Dr. Robert Motzer: Hello, and thank you for joining this Targeted Oncology discussion entitled Updates in the Treatment of Advanced Renal Cell Carcinoma. Joining me today are my esteemed colleagues, Dr. Plimack and Dr. Rini. Whoops, something just happened to my lovely stage here. Hold on for a minute. I'm going to do that again. Something just happened to my-. Hello, and thank you for joining this Target Oncology discussion entitled Updates in the Treatment of Advanced Renal Cell Carcinoma. Joining me today are my esteemed colleagues, Dr. Plimack and Dr. Rini. I would like to invite you both to introduce yourselves.
Dr. Elizabeth Plimack: Thanks, Bob. Hi, I'm Betsy Plimack. I'm a GU medical oncologist at Fox Chase Cancer Center in Philadelphia.
Dr. Brian Rini: Pleasure to be here. I'm Brian Rini.

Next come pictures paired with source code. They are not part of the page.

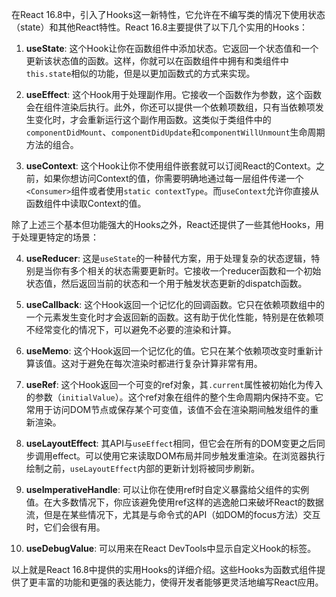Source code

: 在React 16.8中，引入了Hooks这一新特性，它允许在不编写类的情况下使用状态（state）和其他React特性。React 16.8主要提供了以下几个实用的Hooks：

1. **useState**: 这个Hook让你在函数组件中添加状态。它返回一个状态值和一个更新该状态值的函数。这样，你就可以在函数组件中拥有和类组件中`this.state`相似的功能，但是以更加函数式的方式来实现。

2. **useEffect**: 这个Hook用于处理副作用。它接收一个函数作为参数，这个函数会在组件渲染后执行。此外，你还可以提供一个依赖项数组，只有当依赖项发生变化时，才会重新运行这个副作用函数。这类似于类组件中的`componentDidMount`、`componentDidUpdate`和`componentWillUnmount`生命周期方法的组合。

3. **useContext**: 这个Hook让你不使用组件嵌套就可以订阅React的Context。之前，如果你想访问Context的值，你需要明确地通过每一层组件传递一个`<Consumer>`组件或者使用`static contextType`。而`useContext`允许你直接从函数组件中读取Context的值。

除了上述三个基本但功能强大的Hooks之外，React还提供了一些其他Hooks，用于处理更特定的场景：

4. **useReducer**: 这是`useState`的一种替代方案，用于处理复杂的状态逻辑，特别是当你有多个相关的状态需要更新时。它接收一个reducer函数和一个初始状态值，然后返回当前的状态和一个用于触发状态更新的dispatch函数。

5. **useCallback**: 这个Hook返回一个记忆化的回调函数。它只在依赖项数组中的一个元素发生变化时才会返回新的函数。这有助于优化性能，特别是在依赖项不经常变化的情况下，可以避免不必要的渲染和计算。

6. **useMemo**: 这个Hook返回一个记忆化的值。它只在某个依赖项改变时重新计算该值。这对于避免在每次渲染时都进行复杂计算非常有用。

7. **useRef**: 这个Hook返回一个可变的ref对象，其`.current`属性被初始化为传入的参数（`initialValue`）。这个ref对象在组件的整个生命周期内保持不变。它常用于访问DOM节点或保存某个可变值，该值不会在渲染期间触发组件的重新渲染。

8. **useLayoutEffect**: 其API与`useEffect`相同，但它会在所有的DOM变更之后同步调用effect。可以使用它来读取DOM布局并同步触发重渲染。在浏览器执行绘制之前，`useLayoutEffect`内部的更新计划将被同步刷新。

9. **useImperativeHandle**: 可以让你在使用ref时自定义暴露给父组件的实例值。在大多数情况下，你应该避免使用ref这样的逃逸舱口来破坏React的数据流，但是在某些情况下，尤其是与命令式的API（如DOM的focus方法）交互时，它们会很有用。

10. **useDebugValue**: 可以用来在React DevTools中显示自定义Hook的标签。

以上就是React 16.8中提供的实用Hooks的详细介绍。这些Hooks为函数式组件提供了更丰富的功能和更强的表达能力，使得开发者能够更灵活地编写React应用。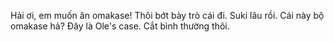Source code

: Hải ơi, em muốn ăn omakase!
Thôi bớt bày trò cái đi.
Suki lâu rồi.
Cái này bộ omakase hả? Đây là Ole's case.
Cắt bình thường thôi.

I'm a GU medical oncologist and chief of clinical trials at Vanderbilt-Ingram Cancer Center in Nashville.
Dr. Robert Motzer: Thank you so much for joining me. In today's precision medical and oncology discussion we will talk about recent treatment updates in patients with advanced renal cell carcinoma and how these data could impact both the treatment landscape and the clinical practice. Let's begin. So this was a very exciting ASCO meeting that we all just attended. And I think that there were important presentations with regard to the phase three trial with IO TKI checkpoint inhibitor combinations. So with regard to just a brief overview of advanced RCC, renal cell cancer is not a rare cancer, afflicts about 70,000 patients each year. Patients generally present either with a kidney primary in place with hematuria or as an incidental finding. And then at staging, about 25% of patients will have evidence of metastasis. The primary management is a nephrectomy, but based on the high number of patients with metastasis at diagnosis or the fairly high frequency of patients who relapse, many of patients will require systemic therapy. There's various ways of classifying RCC, of course by histology. The predominant type is called clear cell carcinoma. And then there's a group of what's referred to as non-clear cell RCC, that's a heterogeneous group of mixed histologies. There's various systems that have been developed to help guide prognosis for patients, particularly with the clear cell. And the most recent one is the IMDC, which is made up of six different risk factors for a short survival. These risk factors include hypercalcemia, high platelet count, high white blood count, anemia, a short time from diagnosis to start of treatment, less than a year, and a performance status of 70 or less. And patients are grouped together into three categories. Those with favorable risk, who have zero of these risk factors. The intermediate risk group that have one or two, and then the poor risk group that has three or more of these risk factors. For the most part, most patients generally do receive a nephrectomy whether or not they have metastatic disease or not. Initially if it's localized and for patients with metastatic disease, the cytoreductive nephrectomy had previously done almost exclusively before treatment, but now there is an option for delayed cytoreductive nephrectomy in suitable candidates as well.